8. The fragrance composition according to claim 6 or 7, wherein the at least one amphiphilic organic solvent is present in an amount of from 0.1 % to 50%, typically 0.1 % to 30%, more typically 5% to 15%, by weight relative to the total weight of the fragrance composition.

9. The fragrance composition according to any one of claims 1 -8, wherein the volatile solvent with a vapor pressure above 0.1 mmHg at 20°C is in an amount not greater than 50%, typically 20% to 50%, by weight relative to the total weight of the fragrance composition.

10. The fragrance composition according to anyone of claims 1 -9, further comprising at least one fragrance modulator.

11 . The fragrance composition according to claim 10, wherein the at least one fragrance modulator is hexyldecanol.

12. The fragrance composition according to anyone of claims 1 -11 , further comprising water.

13. The fragrance composition according to claim 12, wherein water is present in an amount of from 0.1 % to 99%, typically 0.1 % to 30%, more typically 10% to 30%, by weight relative to the total weight of the fragrance composition.

14. A consumer product comprising the fragrance composition according to any one of claims 1-13.

15. The consumer product according to claim 14, wherein the consumer product is a perfume, a body-care product, a cosmetic preparation, a skin-care product, a fabric care product, an air care product, or a home care product.

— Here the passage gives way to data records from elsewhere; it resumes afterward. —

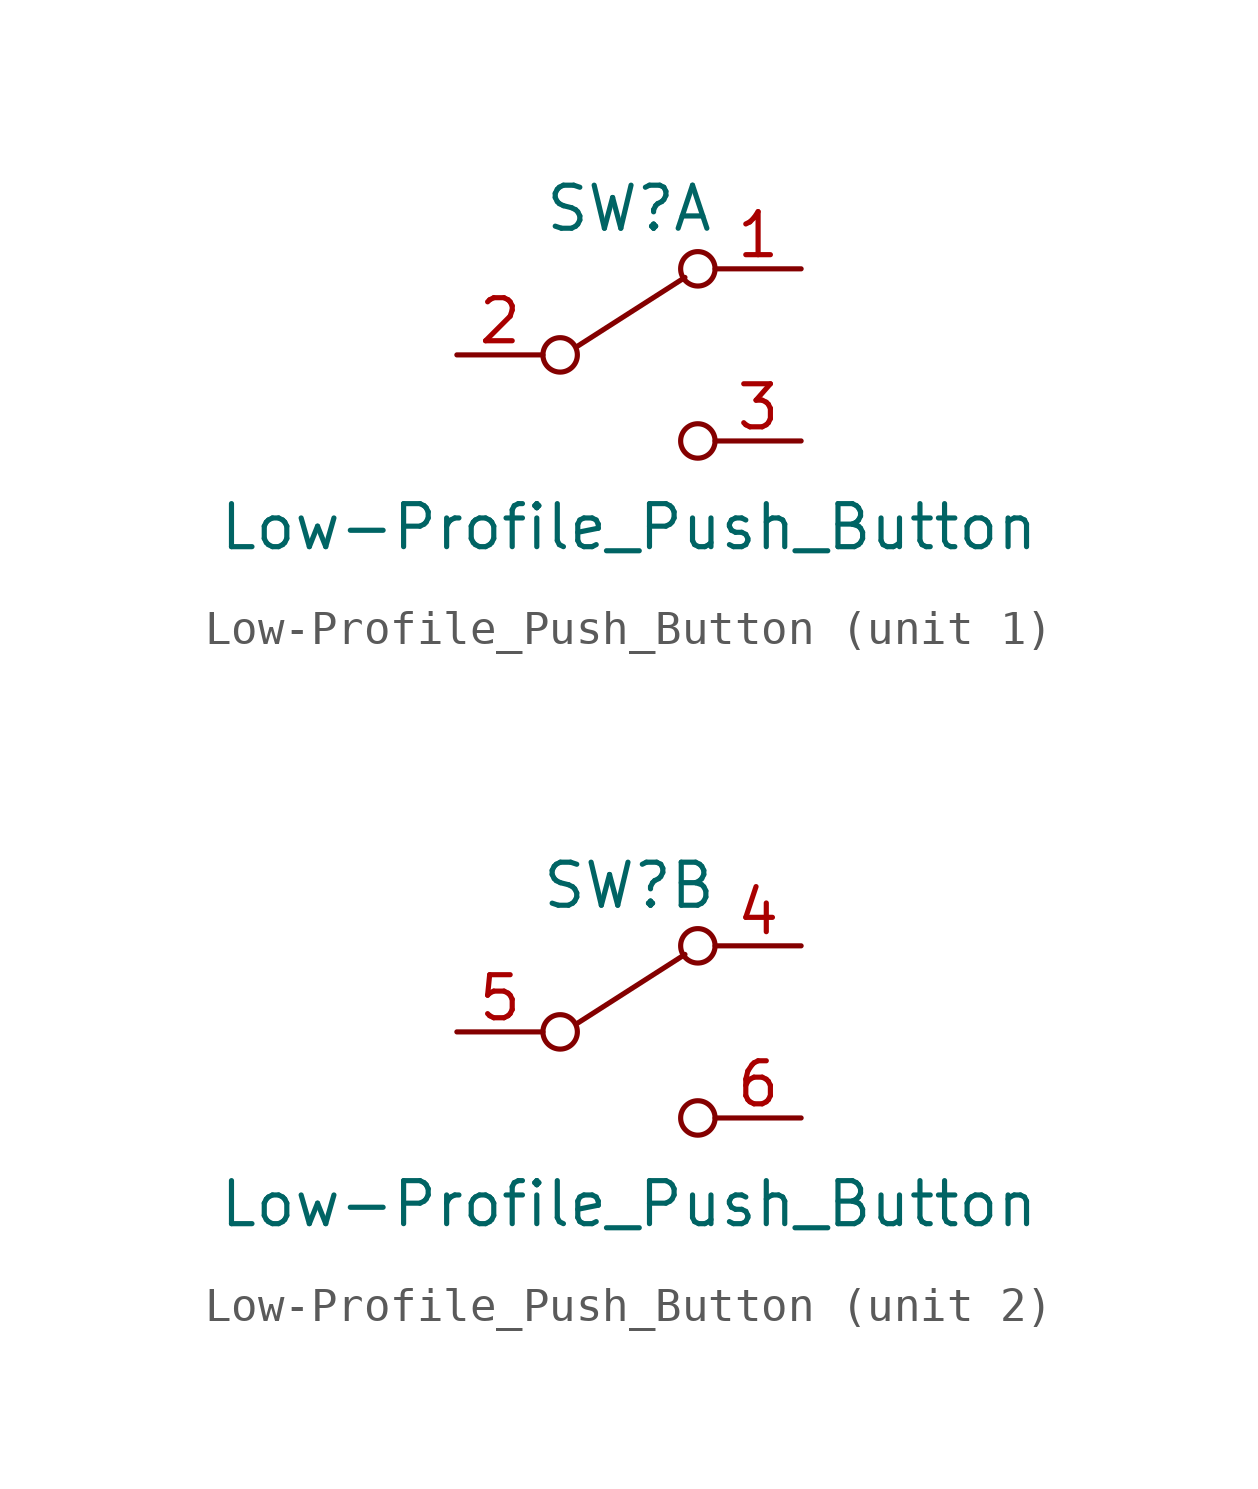
<source format=kicad_sym>
(kicad_symbol_lib
  (version 20231120)
  (generator "kicad_symbol_editor")
  (generator_version "8.0")
  (symbol "Low-Profile_Push_Button"
    (pin_names
      (offset 0) hide)
    (property "Reference" "SW"
      (at 0 4.318 0)
      (effects (font (size 1.27 1.27))))
    (property "Value" "Low-Profile_Push_Button"
      (at 0 -5.08 0)
      (effects (font (size 1.27 1.27))))
    (symbol "Low-Profile_Push_Button_0_0"
      (circle (center -2.032 0) (radius 0.508) (stroke (width 0) (type default)) (fill (type none)))
      (circle (center 2.032 -2.54) (radius 0.508) (stroke (width 0) (type default)) (fill (type none))))
    (symbol "Low-Profile_Push_Button_0_1"
      (polyline (pts (xy -1.524 0.254) (xy 1.651 2.286)) (stroke (width 0) (type default)) (fill (type none)))
      (circle (center 2.032 2.54) (radius 0.508) (stroke (width 0) (type default)) (fill (type none))))
    (symbol "Low-Profile_Push_Button_1_1"
      (pin passive line (at 5.08 2.54 180) (length 2.54) (name "A" (effects (font (size 1.27 1.27)))) (number "1" (effects (font (size 1.27 1.27)))))
      (pin passive line (at -5.08 0 0) (length 2.54) (name "B" (effects (font (size 1.27 1.27)))) (number "2" (effects (font (size 1.27 1.27)))))
      (pin passive line (at 5.08 -2.54 180) (length 2.54) (name "C" (effects (font (size 1.27 1.27)))) (number "3" (effects (font (size 1.27 1.27))))))
    (symbol "Low-Profile_Push_Button_2_1"
      (pin passive line (at 5.08 2.54 180) (length 2.54) (name "A" (effects (font (size 1.27 1.27)))) (number "4" (effects (font (size 1.27 1.27)))))
      (pin passive line (at -5.08 0 0) (length 2.54) (name "B" (effects (font (size 1.27 1.27)))) (number "5" (effects (font (size 1.27 1.27)))))
      (pin passive line (at 5.08 -2.54 180) (length 2.54) (name "C" (effects (font (size 1.27 1.27)))) (number "6" (effects (font (size 1.27 1.27))))))))
</source>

16. The consumer product according to claim 14 or 15, wherein the consumer product is a fine perfume, a splash, an eau de toilette, an eau de parfum, a cologne, a body mist, a body spray, a hair mist, a shave or after-shave lotion, a shampoo, a coloring preparation, a color care product, a hair shaping product, a dental care product, a disinfectant, an intimate care product, a hair spray, a vanishing cream, a deodorant or antiperspirant, hair remover, tanning or sun product, a nail product, a skin cleansing, a makeup, a perfumed soap, a shower or bath mousse, oil or gel, a foot/hand care products, a hygiene product, a liquid or solid or unit-dose detergent, a fabric softener, a solid or liquid fabric scent-booster, a fabric refresher, an ironing water, an air freshener, a “ready to use” powdered air freshener, a mold remover, a furniture care product, a wipe, a dish detergent or hard-surface detergent, a leather care product, or a car care product.

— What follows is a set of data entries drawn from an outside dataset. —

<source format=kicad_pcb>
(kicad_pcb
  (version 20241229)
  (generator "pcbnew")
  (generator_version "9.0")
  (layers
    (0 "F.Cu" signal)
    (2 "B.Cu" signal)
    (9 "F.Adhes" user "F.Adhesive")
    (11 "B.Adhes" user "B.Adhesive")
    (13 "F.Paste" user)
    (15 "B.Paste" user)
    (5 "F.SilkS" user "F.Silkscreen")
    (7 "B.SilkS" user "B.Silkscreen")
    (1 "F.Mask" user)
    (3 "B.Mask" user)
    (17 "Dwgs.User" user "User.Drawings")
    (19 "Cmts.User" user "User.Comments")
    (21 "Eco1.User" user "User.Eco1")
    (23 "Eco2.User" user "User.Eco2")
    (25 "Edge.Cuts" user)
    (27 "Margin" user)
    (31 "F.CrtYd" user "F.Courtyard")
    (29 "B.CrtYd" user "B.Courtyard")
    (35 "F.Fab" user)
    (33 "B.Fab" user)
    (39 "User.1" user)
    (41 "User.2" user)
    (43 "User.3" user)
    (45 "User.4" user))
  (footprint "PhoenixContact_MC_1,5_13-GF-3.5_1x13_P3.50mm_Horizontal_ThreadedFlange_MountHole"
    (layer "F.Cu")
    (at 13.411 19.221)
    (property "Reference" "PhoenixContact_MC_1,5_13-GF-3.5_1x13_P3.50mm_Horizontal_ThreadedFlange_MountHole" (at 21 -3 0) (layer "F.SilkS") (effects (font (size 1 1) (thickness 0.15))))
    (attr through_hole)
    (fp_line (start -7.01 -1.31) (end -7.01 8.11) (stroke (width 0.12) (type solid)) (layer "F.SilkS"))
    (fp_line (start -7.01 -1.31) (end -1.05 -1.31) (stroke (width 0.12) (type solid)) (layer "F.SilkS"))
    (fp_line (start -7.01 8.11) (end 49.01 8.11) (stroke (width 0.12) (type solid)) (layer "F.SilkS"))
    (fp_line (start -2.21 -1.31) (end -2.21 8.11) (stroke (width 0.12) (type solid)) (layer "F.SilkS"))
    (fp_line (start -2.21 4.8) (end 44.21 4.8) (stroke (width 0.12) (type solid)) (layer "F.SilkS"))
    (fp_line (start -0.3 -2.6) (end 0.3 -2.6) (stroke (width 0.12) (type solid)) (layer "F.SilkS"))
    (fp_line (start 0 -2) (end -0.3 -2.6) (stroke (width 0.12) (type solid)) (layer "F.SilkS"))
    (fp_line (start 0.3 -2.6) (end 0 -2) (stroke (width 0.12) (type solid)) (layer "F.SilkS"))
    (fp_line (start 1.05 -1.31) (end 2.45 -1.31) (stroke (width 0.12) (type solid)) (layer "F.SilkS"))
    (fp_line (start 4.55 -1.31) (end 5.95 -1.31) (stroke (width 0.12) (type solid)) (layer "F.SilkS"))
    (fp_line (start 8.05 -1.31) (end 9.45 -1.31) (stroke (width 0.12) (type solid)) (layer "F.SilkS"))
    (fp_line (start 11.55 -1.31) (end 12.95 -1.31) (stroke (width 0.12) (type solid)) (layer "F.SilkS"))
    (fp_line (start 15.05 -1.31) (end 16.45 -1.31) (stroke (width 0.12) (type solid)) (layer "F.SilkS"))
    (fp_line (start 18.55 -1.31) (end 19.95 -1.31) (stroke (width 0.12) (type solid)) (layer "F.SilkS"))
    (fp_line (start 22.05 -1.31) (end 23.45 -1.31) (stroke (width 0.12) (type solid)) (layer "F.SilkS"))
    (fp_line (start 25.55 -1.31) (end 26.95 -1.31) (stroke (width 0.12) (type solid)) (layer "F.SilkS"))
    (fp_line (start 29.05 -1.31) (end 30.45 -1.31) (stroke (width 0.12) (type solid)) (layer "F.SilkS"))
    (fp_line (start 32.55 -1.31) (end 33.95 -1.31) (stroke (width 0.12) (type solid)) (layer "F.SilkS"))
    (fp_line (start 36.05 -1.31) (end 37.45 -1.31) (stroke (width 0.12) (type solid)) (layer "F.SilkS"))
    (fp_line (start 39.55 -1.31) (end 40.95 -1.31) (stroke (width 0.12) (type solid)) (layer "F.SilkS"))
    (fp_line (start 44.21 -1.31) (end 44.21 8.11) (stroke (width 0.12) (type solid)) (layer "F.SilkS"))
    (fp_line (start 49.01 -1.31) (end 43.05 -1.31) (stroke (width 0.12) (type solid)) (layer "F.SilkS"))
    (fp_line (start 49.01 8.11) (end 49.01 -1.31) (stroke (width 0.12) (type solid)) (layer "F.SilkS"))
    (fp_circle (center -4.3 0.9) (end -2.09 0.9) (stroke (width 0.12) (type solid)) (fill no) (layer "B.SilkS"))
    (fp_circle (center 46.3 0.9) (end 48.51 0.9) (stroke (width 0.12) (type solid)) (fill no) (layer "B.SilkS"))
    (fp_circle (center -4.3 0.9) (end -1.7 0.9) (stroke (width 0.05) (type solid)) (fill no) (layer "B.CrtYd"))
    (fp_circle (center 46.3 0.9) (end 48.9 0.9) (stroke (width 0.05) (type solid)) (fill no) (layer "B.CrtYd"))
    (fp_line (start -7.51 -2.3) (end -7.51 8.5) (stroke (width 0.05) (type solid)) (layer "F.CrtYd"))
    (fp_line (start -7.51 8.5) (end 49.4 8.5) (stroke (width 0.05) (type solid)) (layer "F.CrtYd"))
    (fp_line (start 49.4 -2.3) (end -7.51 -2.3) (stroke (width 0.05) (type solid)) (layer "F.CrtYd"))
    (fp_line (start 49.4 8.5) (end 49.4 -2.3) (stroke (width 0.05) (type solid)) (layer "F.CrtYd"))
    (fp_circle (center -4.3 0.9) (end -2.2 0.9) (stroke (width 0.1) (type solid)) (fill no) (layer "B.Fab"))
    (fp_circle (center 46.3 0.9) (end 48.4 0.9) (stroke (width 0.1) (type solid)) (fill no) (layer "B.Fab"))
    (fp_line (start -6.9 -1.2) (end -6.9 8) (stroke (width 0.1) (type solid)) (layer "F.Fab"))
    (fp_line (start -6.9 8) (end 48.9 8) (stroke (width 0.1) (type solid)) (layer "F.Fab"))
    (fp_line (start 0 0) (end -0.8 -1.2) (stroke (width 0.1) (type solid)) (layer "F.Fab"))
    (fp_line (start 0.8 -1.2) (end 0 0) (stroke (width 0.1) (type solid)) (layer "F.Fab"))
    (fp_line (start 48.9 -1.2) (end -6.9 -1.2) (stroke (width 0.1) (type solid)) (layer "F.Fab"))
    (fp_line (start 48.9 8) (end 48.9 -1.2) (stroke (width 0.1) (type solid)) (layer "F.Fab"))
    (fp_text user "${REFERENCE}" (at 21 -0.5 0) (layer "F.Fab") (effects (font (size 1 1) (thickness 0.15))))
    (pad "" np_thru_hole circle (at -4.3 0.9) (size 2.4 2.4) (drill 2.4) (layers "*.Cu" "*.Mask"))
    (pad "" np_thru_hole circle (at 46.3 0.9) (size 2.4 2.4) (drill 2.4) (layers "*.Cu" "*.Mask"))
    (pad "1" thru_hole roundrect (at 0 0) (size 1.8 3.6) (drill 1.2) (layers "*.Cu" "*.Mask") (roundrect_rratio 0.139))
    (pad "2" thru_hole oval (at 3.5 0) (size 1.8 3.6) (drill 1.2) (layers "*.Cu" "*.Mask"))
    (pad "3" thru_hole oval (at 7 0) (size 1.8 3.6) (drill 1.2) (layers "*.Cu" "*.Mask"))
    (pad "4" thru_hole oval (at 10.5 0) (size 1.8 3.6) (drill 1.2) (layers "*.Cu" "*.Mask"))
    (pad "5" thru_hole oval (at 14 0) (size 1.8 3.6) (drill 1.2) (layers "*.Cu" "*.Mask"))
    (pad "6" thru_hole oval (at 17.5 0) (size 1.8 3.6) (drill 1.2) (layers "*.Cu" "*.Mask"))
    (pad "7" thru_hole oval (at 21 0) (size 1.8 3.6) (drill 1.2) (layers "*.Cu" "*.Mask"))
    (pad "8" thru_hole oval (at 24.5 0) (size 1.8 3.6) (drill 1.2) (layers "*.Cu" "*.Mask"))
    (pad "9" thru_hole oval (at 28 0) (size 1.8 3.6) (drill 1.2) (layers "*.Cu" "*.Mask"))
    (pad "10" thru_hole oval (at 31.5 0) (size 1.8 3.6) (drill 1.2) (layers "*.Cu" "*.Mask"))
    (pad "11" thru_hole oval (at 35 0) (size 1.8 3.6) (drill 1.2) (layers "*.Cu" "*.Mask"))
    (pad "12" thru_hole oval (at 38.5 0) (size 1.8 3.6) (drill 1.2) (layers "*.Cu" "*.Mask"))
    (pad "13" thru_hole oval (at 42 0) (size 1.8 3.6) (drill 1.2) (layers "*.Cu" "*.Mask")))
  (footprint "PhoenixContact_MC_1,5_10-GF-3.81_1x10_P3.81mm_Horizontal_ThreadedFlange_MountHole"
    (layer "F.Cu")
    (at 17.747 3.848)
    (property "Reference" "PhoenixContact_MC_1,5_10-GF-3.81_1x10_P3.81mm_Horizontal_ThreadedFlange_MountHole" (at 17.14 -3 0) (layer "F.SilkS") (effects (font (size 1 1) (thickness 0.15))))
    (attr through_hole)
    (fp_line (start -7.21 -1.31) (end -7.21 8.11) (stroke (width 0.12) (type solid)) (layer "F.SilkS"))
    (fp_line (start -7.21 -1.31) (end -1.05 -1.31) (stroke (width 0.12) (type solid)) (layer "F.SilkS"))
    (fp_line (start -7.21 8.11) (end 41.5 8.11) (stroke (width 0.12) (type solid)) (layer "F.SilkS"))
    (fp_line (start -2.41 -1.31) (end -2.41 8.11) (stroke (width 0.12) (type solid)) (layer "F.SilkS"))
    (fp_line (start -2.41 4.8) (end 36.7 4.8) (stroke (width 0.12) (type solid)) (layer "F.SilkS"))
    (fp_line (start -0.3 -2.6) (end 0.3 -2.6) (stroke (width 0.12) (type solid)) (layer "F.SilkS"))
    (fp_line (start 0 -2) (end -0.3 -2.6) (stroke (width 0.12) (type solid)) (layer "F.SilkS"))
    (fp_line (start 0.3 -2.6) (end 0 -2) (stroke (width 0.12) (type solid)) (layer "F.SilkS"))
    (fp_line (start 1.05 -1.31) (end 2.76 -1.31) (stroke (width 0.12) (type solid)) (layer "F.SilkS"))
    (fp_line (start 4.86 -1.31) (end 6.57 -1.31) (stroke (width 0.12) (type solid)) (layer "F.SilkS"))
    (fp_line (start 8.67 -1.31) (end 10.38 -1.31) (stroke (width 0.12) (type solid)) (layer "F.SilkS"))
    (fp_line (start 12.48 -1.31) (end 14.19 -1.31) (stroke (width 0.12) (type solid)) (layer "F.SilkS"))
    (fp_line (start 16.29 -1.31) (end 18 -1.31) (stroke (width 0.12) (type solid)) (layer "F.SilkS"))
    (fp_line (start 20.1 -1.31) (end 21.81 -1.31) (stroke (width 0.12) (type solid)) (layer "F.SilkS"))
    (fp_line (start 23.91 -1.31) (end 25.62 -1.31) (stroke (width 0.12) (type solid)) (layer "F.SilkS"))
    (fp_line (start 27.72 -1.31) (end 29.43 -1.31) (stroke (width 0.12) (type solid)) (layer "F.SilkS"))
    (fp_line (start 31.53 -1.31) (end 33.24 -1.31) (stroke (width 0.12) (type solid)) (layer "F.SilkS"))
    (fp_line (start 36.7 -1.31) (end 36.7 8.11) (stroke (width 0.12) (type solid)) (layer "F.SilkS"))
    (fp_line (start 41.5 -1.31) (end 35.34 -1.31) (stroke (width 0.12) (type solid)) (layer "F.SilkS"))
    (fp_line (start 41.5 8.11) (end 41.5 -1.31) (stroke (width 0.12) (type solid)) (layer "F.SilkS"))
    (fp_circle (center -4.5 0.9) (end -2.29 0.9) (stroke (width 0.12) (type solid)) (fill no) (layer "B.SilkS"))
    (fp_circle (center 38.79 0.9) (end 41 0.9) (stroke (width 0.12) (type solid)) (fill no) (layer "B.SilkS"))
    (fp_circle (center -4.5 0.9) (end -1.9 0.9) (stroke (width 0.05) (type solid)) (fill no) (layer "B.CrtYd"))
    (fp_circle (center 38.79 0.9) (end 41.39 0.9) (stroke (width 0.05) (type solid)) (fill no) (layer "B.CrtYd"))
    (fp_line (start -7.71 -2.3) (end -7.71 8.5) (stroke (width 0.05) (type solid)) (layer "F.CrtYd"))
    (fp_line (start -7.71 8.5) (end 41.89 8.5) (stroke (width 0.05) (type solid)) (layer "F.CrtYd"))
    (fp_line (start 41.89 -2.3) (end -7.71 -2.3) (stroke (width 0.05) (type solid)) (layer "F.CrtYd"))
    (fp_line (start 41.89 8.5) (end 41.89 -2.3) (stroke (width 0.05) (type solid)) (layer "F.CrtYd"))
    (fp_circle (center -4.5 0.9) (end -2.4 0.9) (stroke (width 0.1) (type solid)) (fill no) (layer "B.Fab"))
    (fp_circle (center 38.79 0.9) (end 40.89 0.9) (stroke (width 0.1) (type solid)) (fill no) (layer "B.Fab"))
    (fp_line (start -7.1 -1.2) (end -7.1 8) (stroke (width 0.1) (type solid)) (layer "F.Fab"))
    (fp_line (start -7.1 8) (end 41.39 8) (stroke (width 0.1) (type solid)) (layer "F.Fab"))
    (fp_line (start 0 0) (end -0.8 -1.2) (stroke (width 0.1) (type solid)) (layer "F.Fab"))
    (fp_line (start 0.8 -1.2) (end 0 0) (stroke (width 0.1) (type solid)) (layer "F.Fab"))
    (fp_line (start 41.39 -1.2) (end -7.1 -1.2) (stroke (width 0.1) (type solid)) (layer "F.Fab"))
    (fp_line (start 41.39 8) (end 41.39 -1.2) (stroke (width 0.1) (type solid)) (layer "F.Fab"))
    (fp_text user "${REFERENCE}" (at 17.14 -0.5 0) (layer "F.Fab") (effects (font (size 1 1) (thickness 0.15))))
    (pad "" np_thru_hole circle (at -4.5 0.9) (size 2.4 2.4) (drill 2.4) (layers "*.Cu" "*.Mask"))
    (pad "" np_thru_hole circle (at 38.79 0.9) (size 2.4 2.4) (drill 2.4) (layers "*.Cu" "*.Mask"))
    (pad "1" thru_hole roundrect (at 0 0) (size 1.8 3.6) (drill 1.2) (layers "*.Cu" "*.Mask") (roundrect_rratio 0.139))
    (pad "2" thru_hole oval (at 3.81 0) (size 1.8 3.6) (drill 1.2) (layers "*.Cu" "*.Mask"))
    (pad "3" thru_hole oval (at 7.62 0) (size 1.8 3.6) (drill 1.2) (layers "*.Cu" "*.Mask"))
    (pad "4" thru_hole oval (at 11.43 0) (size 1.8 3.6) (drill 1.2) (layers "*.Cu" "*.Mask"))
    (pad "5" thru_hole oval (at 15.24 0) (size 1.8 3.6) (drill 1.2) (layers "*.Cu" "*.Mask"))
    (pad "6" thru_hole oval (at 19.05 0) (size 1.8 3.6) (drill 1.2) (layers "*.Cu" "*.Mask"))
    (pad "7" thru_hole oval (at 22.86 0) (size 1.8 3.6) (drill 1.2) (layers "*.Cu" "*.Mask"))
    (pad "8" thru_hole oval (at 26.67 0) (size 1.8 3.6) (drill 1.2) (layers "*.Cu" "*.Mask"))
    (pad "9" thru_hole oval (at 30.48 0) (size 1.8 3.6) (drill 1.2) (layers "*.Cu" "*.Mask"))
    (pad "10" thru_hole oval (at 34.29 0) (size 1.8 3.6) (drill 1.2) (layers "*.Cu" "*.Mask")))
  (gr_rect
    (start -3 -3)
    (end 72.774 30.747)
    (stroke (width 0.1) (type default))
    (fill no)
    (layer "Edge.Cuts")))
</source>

17. A method for enhancing or modulating the perceived olfactive impact and/or long-lastingness of a fragrance composition, the method comprising combining 1 ,3- butanediol with a fragrance component, and a volatile solvent with a vapor pressure above 0.1 mmHg at 20°C to obtain the fragrance composition, wherein the volatile solvent with a vapor pressure above 0.1 mmHg at 20°C is in an amount not greater than 70%, typically 20% to 70%, by weight relative to the total weight of the fragrance composition.

18. Use of 1 ,3-butanediol to enhance or modulate the perceived olfactive impact and/or long-lastingness of a fragrance composition comprising a fragrance component and a volatile solvent with a vapor pressure above 0.1 mmHg at 20°C in an amount not greater than 70%, typically 20% to 70%, by weight relative to the total weight of the fragrance composition.